The final chapter, “A Public without a Republic,” returns to the question of what the case of Xi’s suicide reveals about the impotence of Republican democracy in the context of the indeterminacy of the Chinese state. It reflects on the significance of the study itself, including its addition of a critical economic dimension to the literature on an unfinished or failed Republic.
The book is densely written and the narrative tightly layered as it repeatedly doubles back over various details of the case while uncovering a kaleidoscope of aspects of this fraught moment. Goodman categorizes this kaleidoscope—the object of her study—as the “vernacular culture of the everyday” (213). It encompasses “urban identities and networks, print culture and the forging of meaning, ideas of the market and a failing state, tensions of the sexually integrated workspace, and the dramas of the courtroom,” all of which she juxtaposes to “more familiar May Fourth themes” (213). Although this is a salutary conceptual move, scholars have been de-centering May Fourth themes for decades now, to the point that some have recently argued that it is now time to revisit the movement, if from new angles. Hopefully other studies will continue to unpack some of these other angles that Goodman has begun to unravel. “The vernacular,” as she capaciously defines it, was not singular but was multi-registered. The concerns of mainstream and tabloid journalists were not the same; the economic pedagogy in Tang’s popular reference book on trust companies was distinct from the economic pedagogy in professional journals; morality figured differently in a feminist screed and a juridical brief; members of the “public” made sense of the law and the market in a plethora of ways.
Goodman leaves us with many loose threads as does the case itself: who arrived first at the scene of Xi’s death? Was there a suicide note? Did Xi receive the shares and pawn them or never receive them? Given Xi’s previous suicide attempts and her stated determination to die in the office, why did her sister calmly finish her meal before heading to the newspaper office after having been alerted that something was awry on that fateful evening?

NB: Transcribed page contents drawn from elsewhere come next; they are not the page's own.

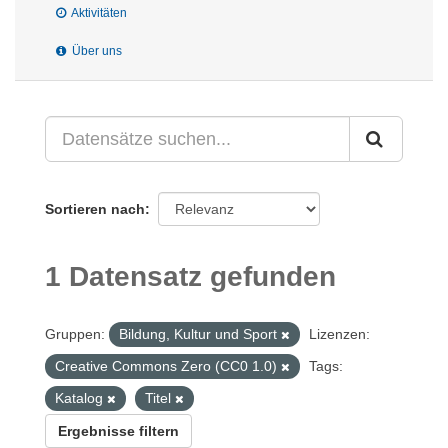
Aktivitäten
Über uns
Sortieren nach
1 Datensatz gefunden
Gruppen:
Bildung, Kultur und Sport
Lizenzen:
Creative Commons Zero (CC0 1.0)
Tags:
Katalog
Titel
Ergebnisse filtern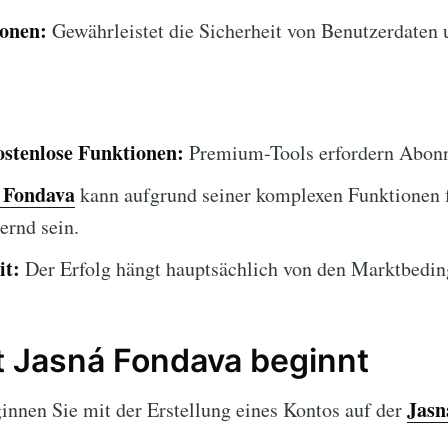
ionen:
Gewährleistet die Sicherheit von Benutzerdaten 
ostenlose Funktionen:
Premium-Tools erfordern Abon
 Fondava
kann aufgrund seiner komplexen Funktionen 
ernd sein.
it:
Der Erfolg hängt hauptsächlich von den Marktbedin
 Jasná Fondava beginnt
Jasn
innen Sie mit der Erstellung eines Kontos auf der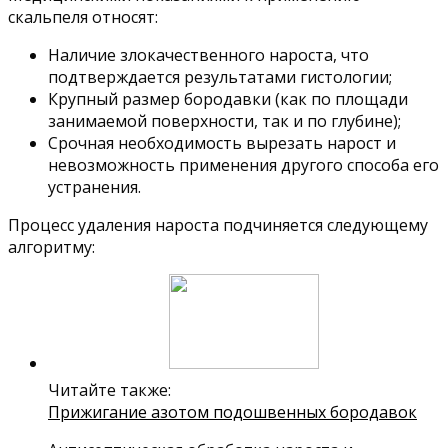
скальпеля относят:
Наличие злокачественного нароста, что
подтверждается результатами гистологии;
Крупный размер бородавки (как по площади
занимаемой поверхности, так и по глубине);
Срочная необходимость вырезать нарост и
невозможность применения другого способа его
устранения.
Процесс удаления нароста подчиняется следующему
алгоритму:
Читайте также:
Прижигание азотом подошвенных бородавок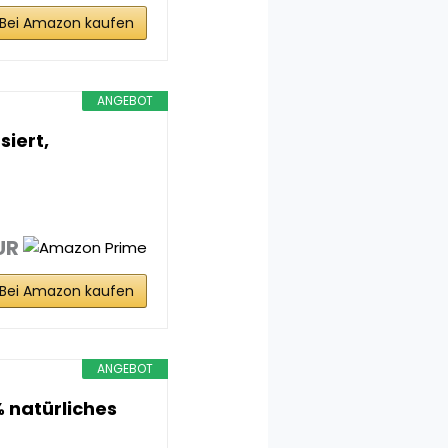
Bei Amazon kaufen
ANGEBOT
siert,
UR
Bei Amazon kaufen
ANGEBOT
% natürliches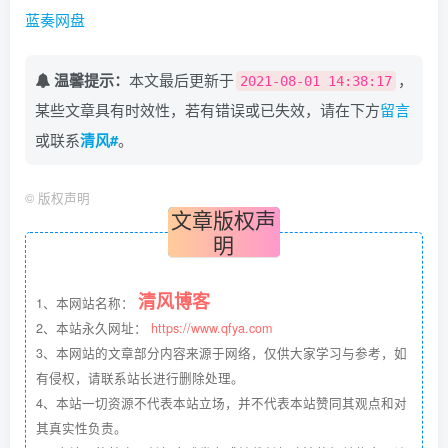
蓝奏网盘
温馨提示：
本文最后更新于
，
2021-08-01 14:38:17
某些文章具有时效性，若有错误或已失效，请在下方
留言
或联系
清风#
。
©
版权声明
文章版权声
明
清风博客
1、本网站名称：
2、本站永久网址：
https://www.qfya.com
3、本网站的文章部分内容来源于网络，仅供大家学习与参考，如
有侵权，请联系站长进行删除处理。
4、本站一切资源不代表本站立场，并不代表本站赞同其观点和对
其真实性负责。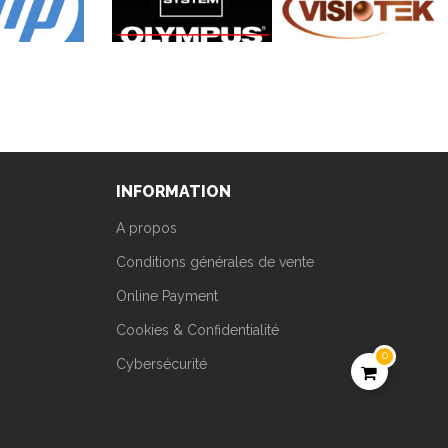
INFORMATION
A propos
Conditions générales de vente
Online Payment
Cookies & Confidentialité
0
Cybersécurité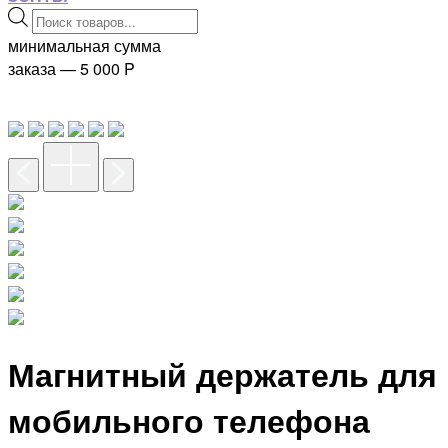
Поиск
товаров
минимальная сумма
заказа — 5 000
P
Магнитный держатель для
мобильного телефона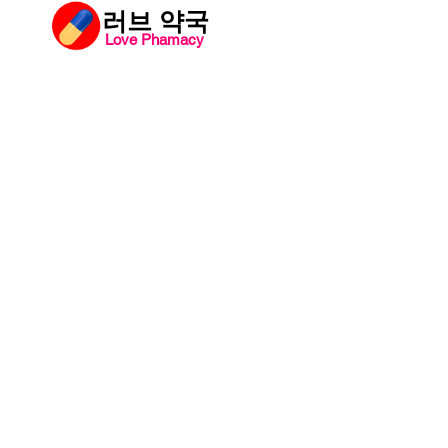
​러브 약국
Love Phamacy
러브약국
비아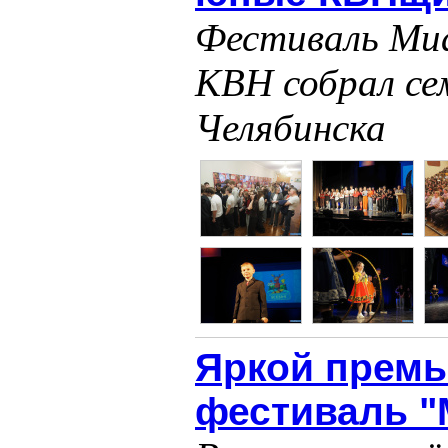
Фестиваль Ми
КВН собрал се
Челябинска
Яркой премь
фестиваль "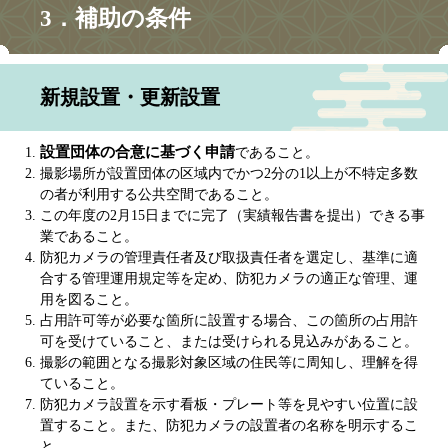
3．補助の条件
新規設置・更新設置
設置団体の合意に基づく申請
であること。
撮影場所が設置団体の区域内でかつ2分の1以上が不特定多数
の者が利用する公共空間であること。
この年度の2月15日までに完了（実績報告書を提出）できる事
業であること。
防犯カメラの管理責任者及び取扱責任者を選定し、基準に適
合する管理運用規定等を定め、防犯カメラの適正な管理、運
用を図ること。
占用許可等が必要な箇所に設置する場合、この箇所の占用許
可を受けていること、または受けられる見込みがあること。
撮影の範囲となる撮影対象区域の住民等に周知し、理解を得
ていること。
防犯カメラ設置を示す看板・プレート等を見やすい位置に設
置すること。また、防犯カメラの設置者の名称を明示するこ
と。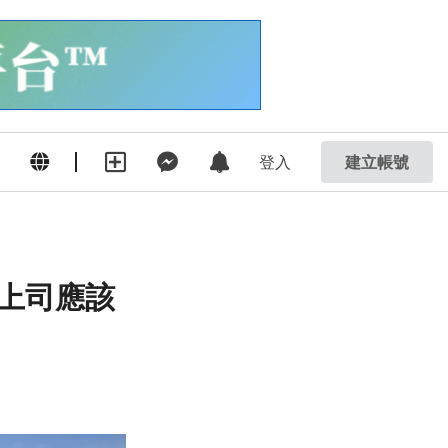
登入
建立帳號
上司應該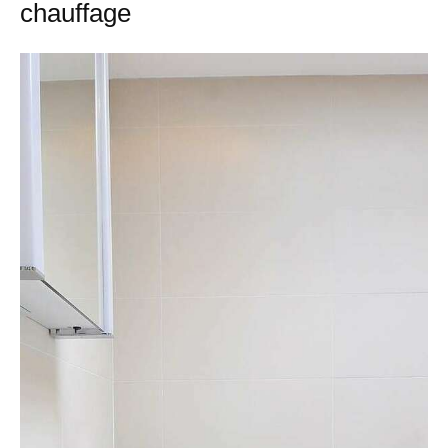
chauffage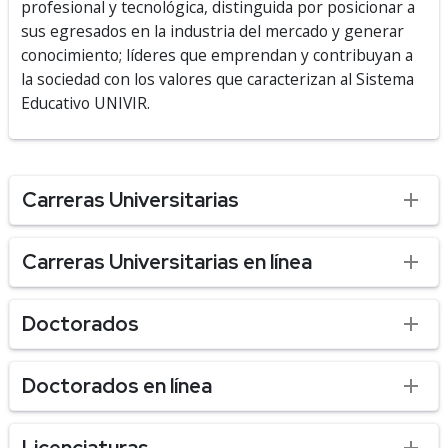
profesional y
tecnológica, distinguida por posicionar a
sus egresados en la
industria del mercado y generar
conocimiento; líderes que
emprendan y contribuyan a
la sociedad con los valores que
caracterizan al Sistema
Educativo UNIVIR.
Carreras Universitarias
Carreras Universitarias en línea
Doctorados
Doctorados en línea
Licenciaturas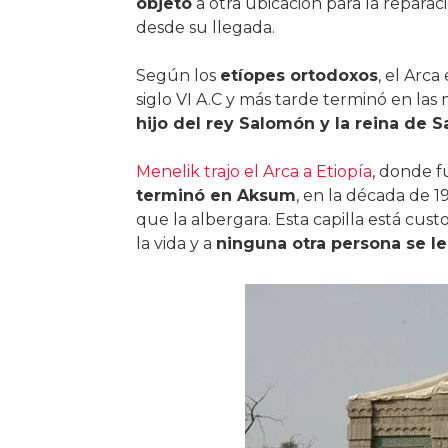
objeto
a otra ubicación para la reparac
desde su llegada.
Según los
etíopes ortodoxos
, el Arc
siglo VI A.C y más tarde terminó en la
hijo del rey Salomón y la reina de S
Menelik trajo el Arca a Etiopía
, donde f
terminó en Aksum
, en la década de 
que la albergara. Esta capilla está cus
la vida y a
ninguna otra persona se le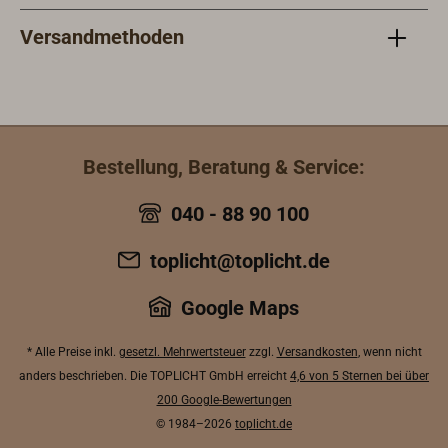
Versandmethoden
Bestellung, Beratung & Service:
040 - 88 90 100
toplicht@toplicht.de
Google Maps
* Alle Preise inkl.
gesetzl. Mehrwertsteuer
zzgl.
Versandkosten
, wenn nicht
anders beschrieben. Die TOPLICHT GmbH erreicht
4,6 von 5 Sternen bei über
200 Google-Bewertungen
© 1984–2026
toplicht.de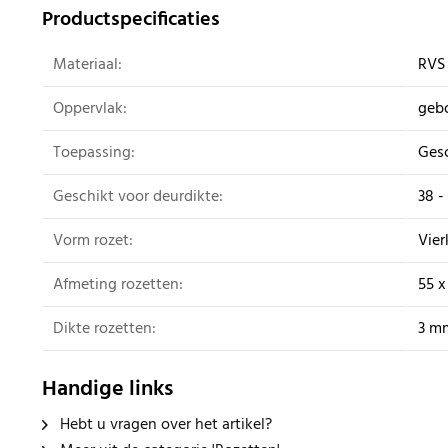
Productspecificaties
Materiaal:
RVS
Oppervlak:
gebo
Toepassing:
Gesc
Geschikt voor deurdikte:
38 
Vorm rozet:
Vier
Afmeting rozetten:
55 
Dikte rozetten:
3 m
Handige links
Hebt u vragen over het artikel?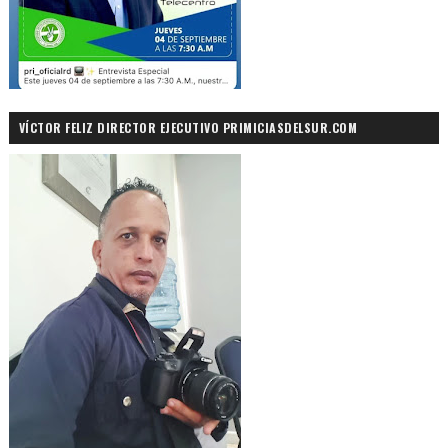
VÍCTOR FELIZ DIRECTOR EJECUTIVO PRIMICIASDELSUR.COM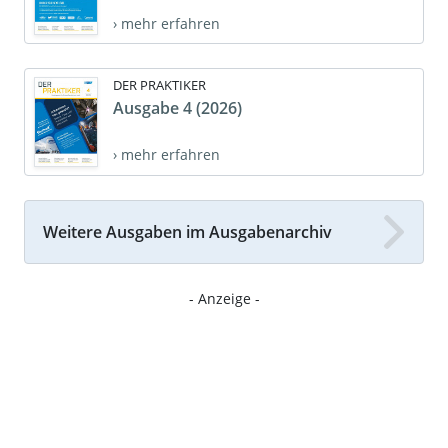
› mehr erfahren
DER PRAKTIKER
Ausgabe 4 (2026)
› mehr erfahren
Weitere Ausgaben im Ausgabenarchiv
- Anzeige -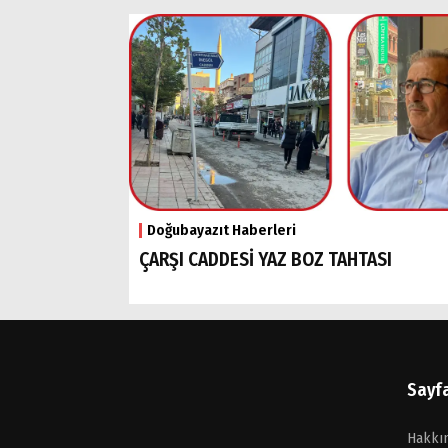
Doğubayazıt Haberleri
ÇARŞI CADDESİ YAZ BOZ TAHTASI
Sayf
Hakkı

For all of its broader meanings and ramifications, which Goodman has so deftly extracted from Xi’s case, the suicide of Miss Xi is, in essence, a very human drama that, while entwined with the failure of the Republic, ultimately transcended it. It is the drama of a modest family whose hopes for riches were tragically thwarted, and of a worldly man of vision and energy brought down by his own hubris.